In late 2007, the American Medical Association, the American Veterinary Medical Association, and the American Public Health Association were among the health professional groups that formed a task force to advocate for closer ties between human and veterinary medicine. The results of their work was adoption of a “one health policy” and an AVMA One Health Executive Report recommending the formation of a national One Health Commission.
The One Health Intellectual Exchange Group (IEG) formed to “foster scientific information exchange, industry, and academic partnerships, and professional networking opportunities” and began meeting in January 2009 at the centrally located North Carolina Biotechnology Center in Research Triangle Park.
In addition to NC State, Duke, and UNC, sponsors of the One Health IEG included North Carolina Department of Agriculture and Consumer Sciences, the National Institutes of Environmental Health Sciences, and North Carolina Public Health. Early discussions were led by faculty members from the three universities as well as invited medical professionals, public health officials, and research scientists representing diverse disciplines in academic, government, and private sectors.
In a related development, a group of health professionals formed the North Carolina One Health Collaborative in partnership with the Triangle Global Health Consortium. The Consortium’s aggressive mission: engage academic, governmental, business, and nonprofit organizations to establish North Carolina as an international center for research, training, education, advocacy, and business dedicated to improving the health of the world’s communities.
The North Carolina One Health Collaborative adopted the student-initiated One Health IEG as its official discussion forum and further enhanced stakeholder involvement by creating a graduate-level course entitled, “One Health: From Philosophy to Practice.” The course expands the original IEG discussion function and allows students to interact with professionals, meet prospective mentors and, for those interested, gain elective course credits.
Cross-listed at NC State, Duke, and UNC, the course brings in renowned speakers who present their own work and lead discussions concerning the interface of human, environmental, and animal health.

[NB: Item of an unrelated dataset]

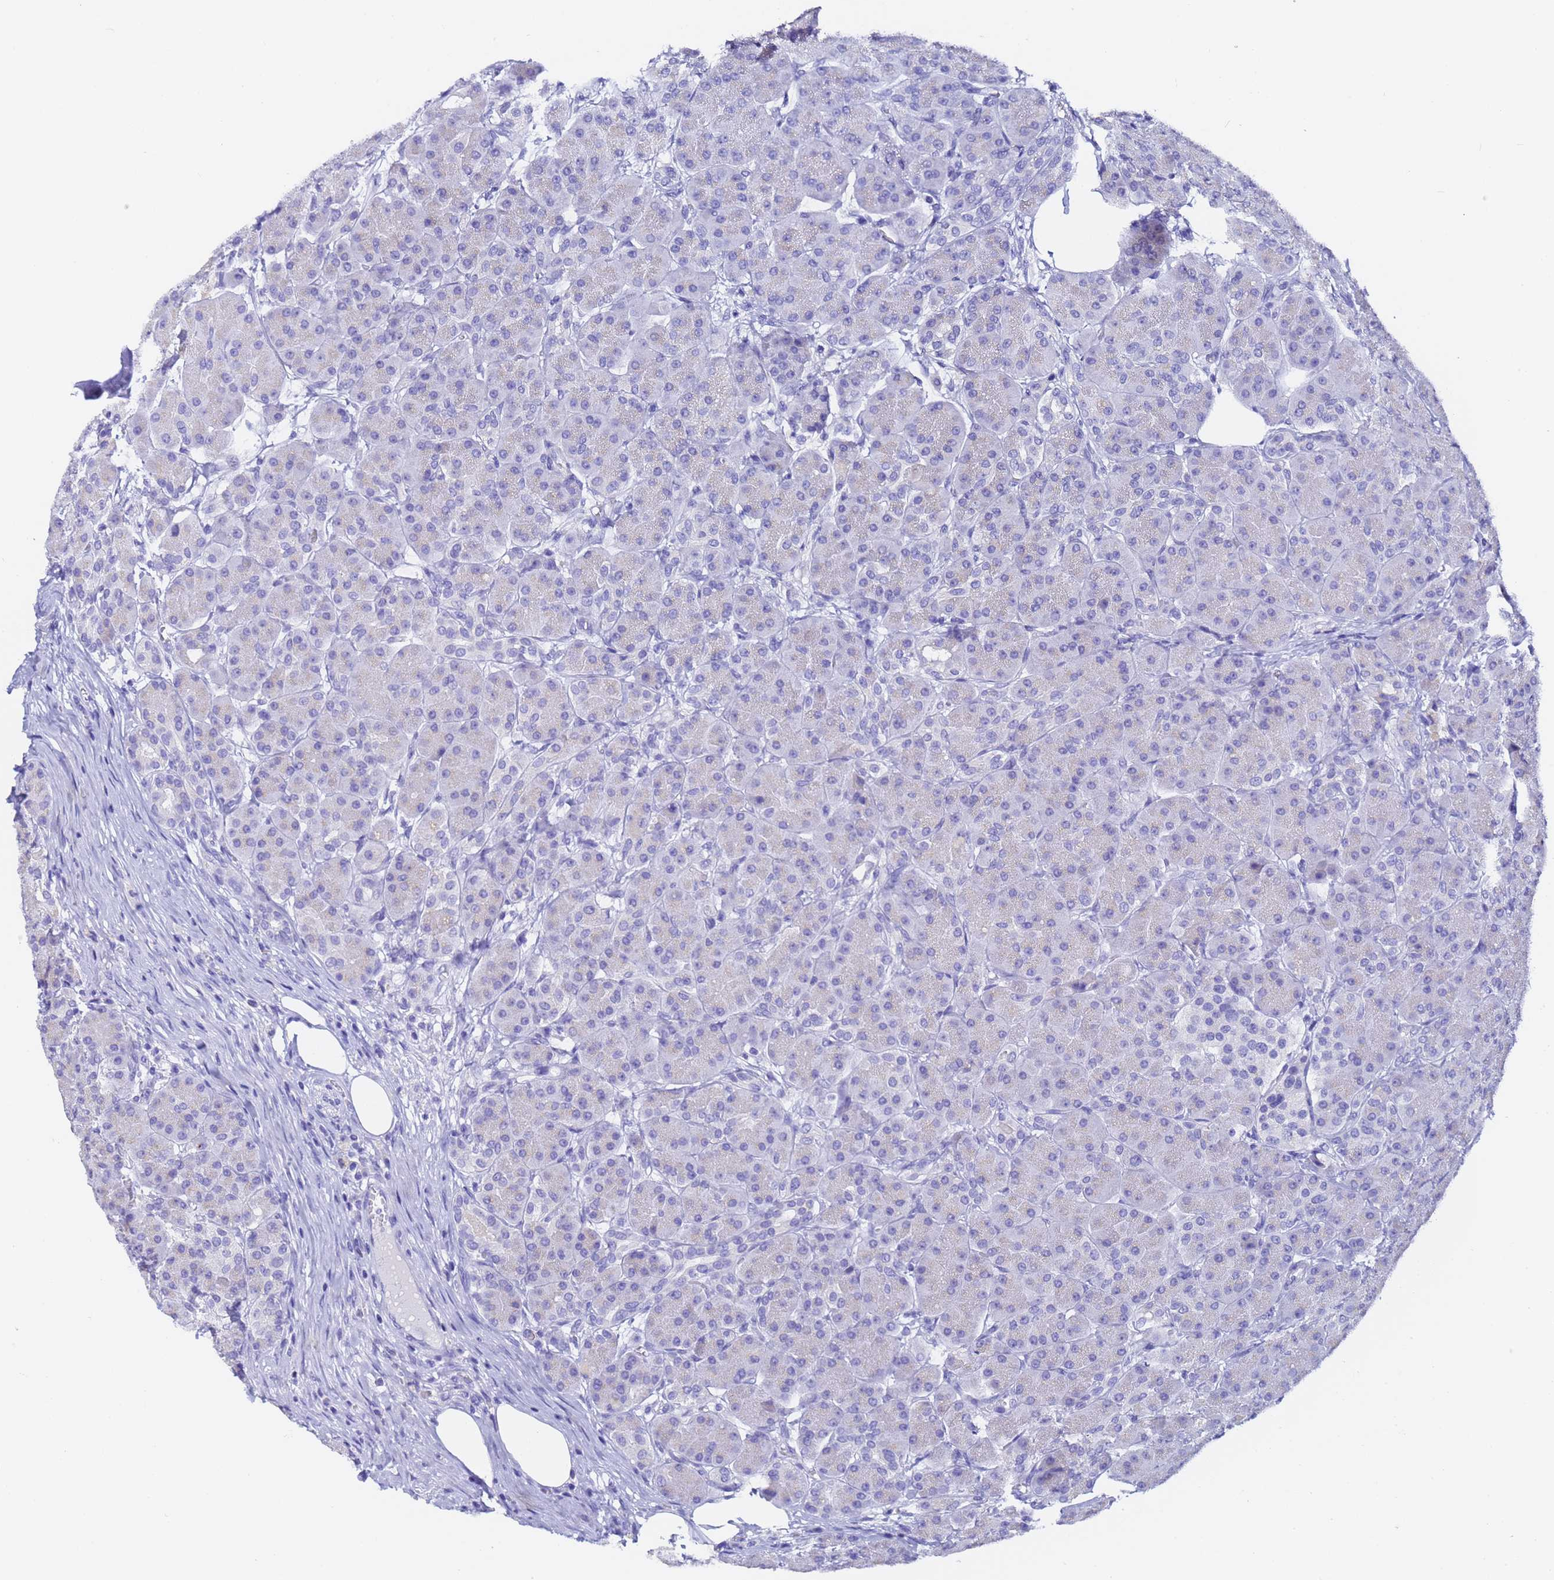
{"staining": {"intensity": "negative", "quantity": "none", "location": "none"}, "tissue": "pancreas", "cell_type": "Exocrine glandular cells", "image_type": "normal", "snomed": [{"axis": "morphology", "description": "Normal tissue, NOS"}, {"axis": "topography", "description": "Pancreas"}], "caption": "A high-resolution image shows IHC staining of normal pancreas, which demonstrates no significant staining in exocrine glandular cells.", "gene": "GABRA1", "patient": {"sex": "male", "age": 63}}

The range of discussion topics has included zoonotic diseases, allergic disease, cancer, issues of food and water safety, antibiotic resistance, environmental health and toxicology, global health, regenerative medicine, obesity, nutrition, advancements in prosthetic technology, benefits of comparative medicine, climate change and earth’s changing ecology.
The course has been popular and a number of students have said that it has changed their way of thinking. In addition to attendance and participation, students are charged with selecting, researching, and presenting case studies that address global One Health issues. These case studies have included responses to the restriction of DDT and malaria, the emergence of Ebola and issues of bushmeat consumption, E.coli in food such as spinach, the outbreak of Nipah virus in humans and pigs in Malaysia, clean water and sanitation issues along the Yangtze River in China, and Foot and Mouth Disease response in England. These case studies are being edited into an online compendium to be shared globally with other educational institutions.

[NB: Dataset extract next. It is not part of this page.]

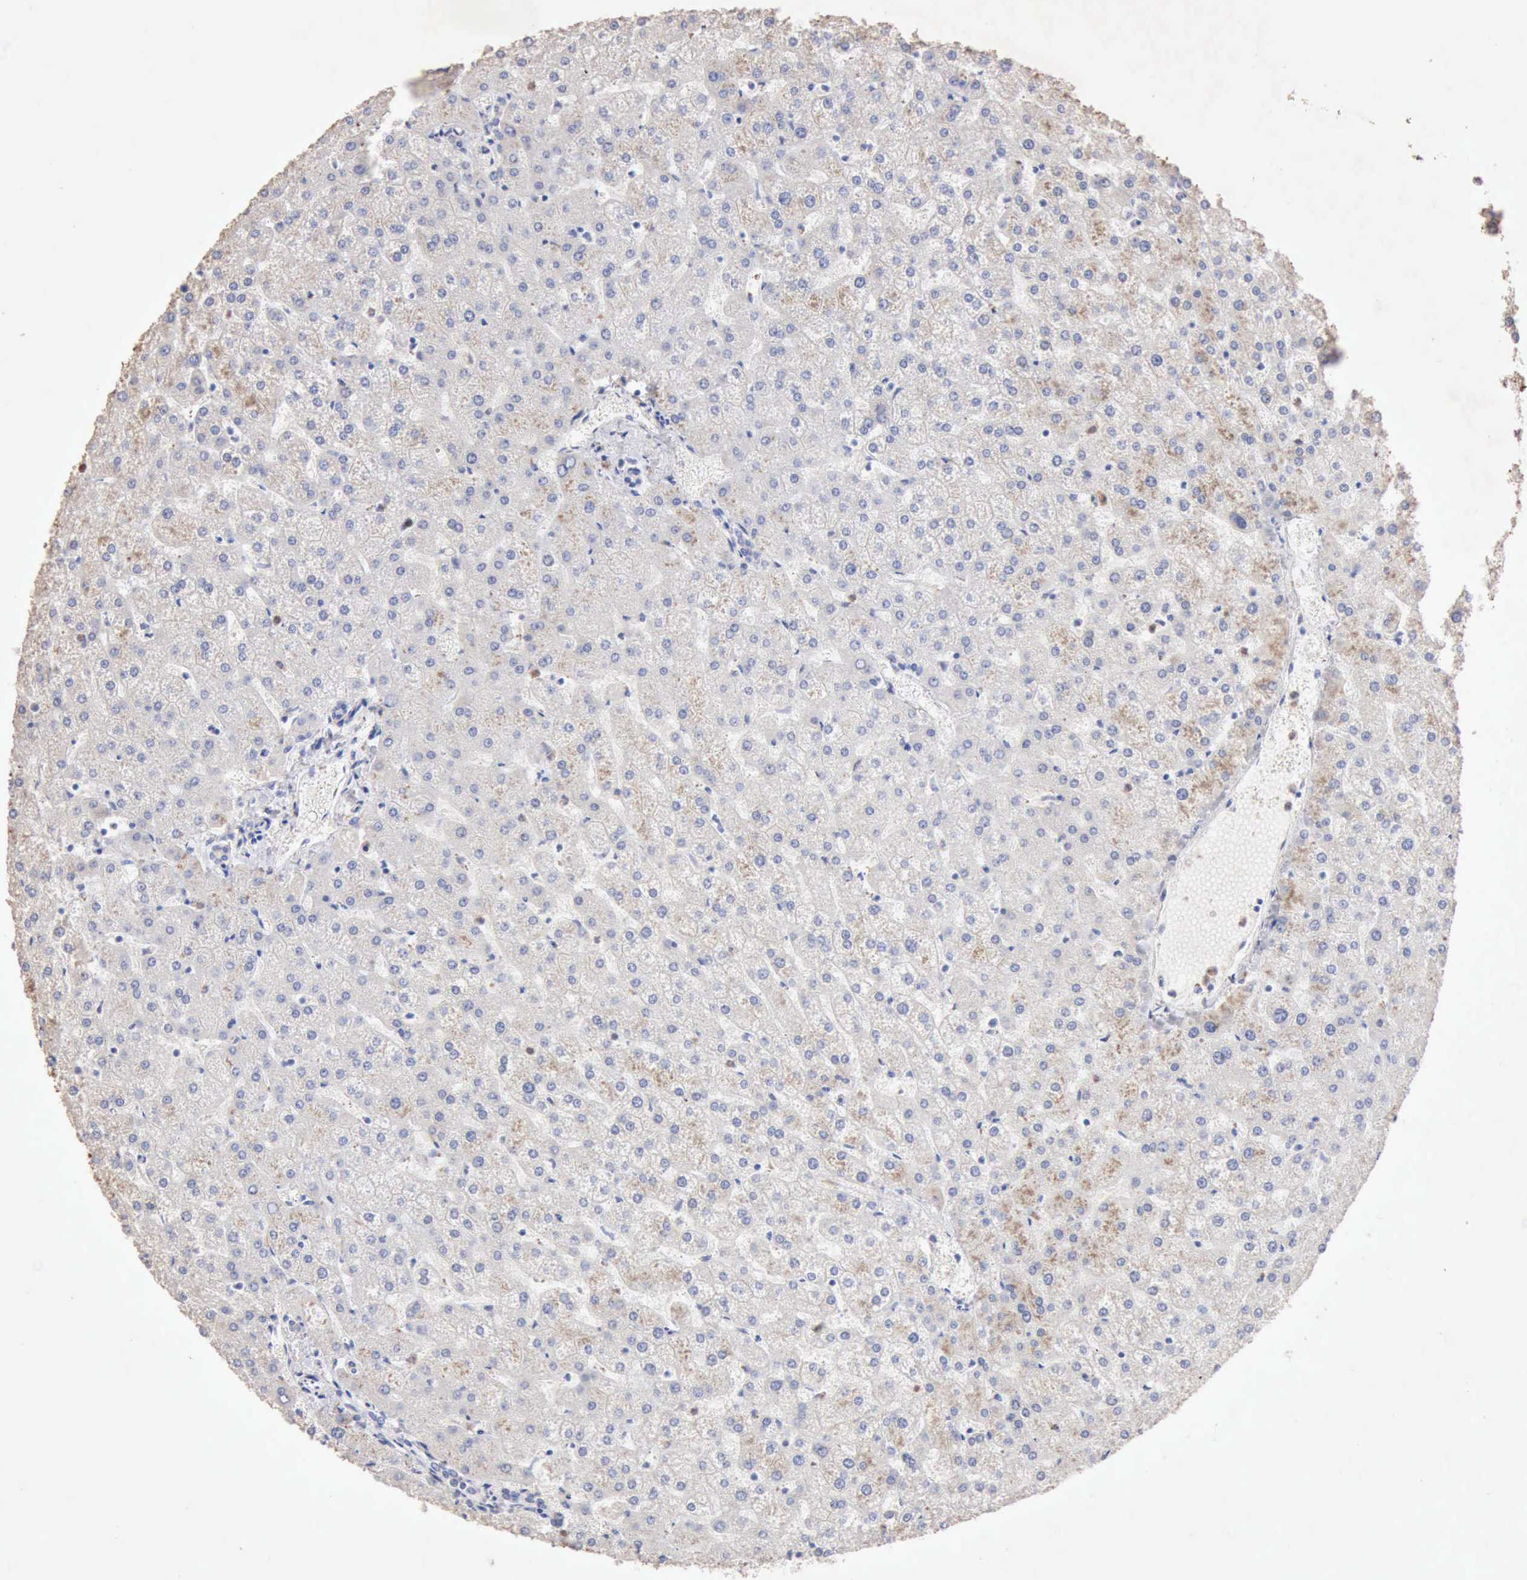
{"staining": {"intensity": "negative", "quantity": "none", "location": "none"}, "tissue": "liver", "cell_type": "Cholangiocytes", "image_type": "normal", "snomed": [{"axis": "morphology", "description": "Normal tissue, NOS"}, {"axis": "topography", "description": "Liver"}], "caption": "This is a image of immunohistochemistry (IHC) staining of normal liver, which shows no expression in cholangiocytes. (DAB immunohistochemistry (IHC) with hematoxylin counter stain).", "gene": "KRT6B", "patient": {"sex": "female", "age": 32}}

Other universities have contacted the North Carolina One Health Collaborative inquiring about the structure of the One Health Intellectual Exchange Group and the course. Dr. Cheryl Stroud, a veterinarian who now chairs the One Health Intellectual Exchange Group, says the evolution of that simple 2008 CVM student request to the current endeavor suggests the importance of the One Health concept.
“The mission statement of the NC One Health Collaborative is to promote and improve the health and well-being of all species by enhancing collaboration among physicians, veterinarians, researchers, environmental scientists, and other health professionals and by increasing public awareness of the interconnectedness of people, animals, and the environment,” says Dr. Stroud.
“There are many emerging zoonotic disease and countless overlaps of human, animal, and environmental health concerns that are not yet being taught in medical curriculums,” Dr. Stroud continues. “On a practical level, health professionals are often at a loss to diagnose and treat unfamiliar diseases that find their way to our communities through increased globalization. It is critical that we engage each other in significant and open communications and exchange of information.”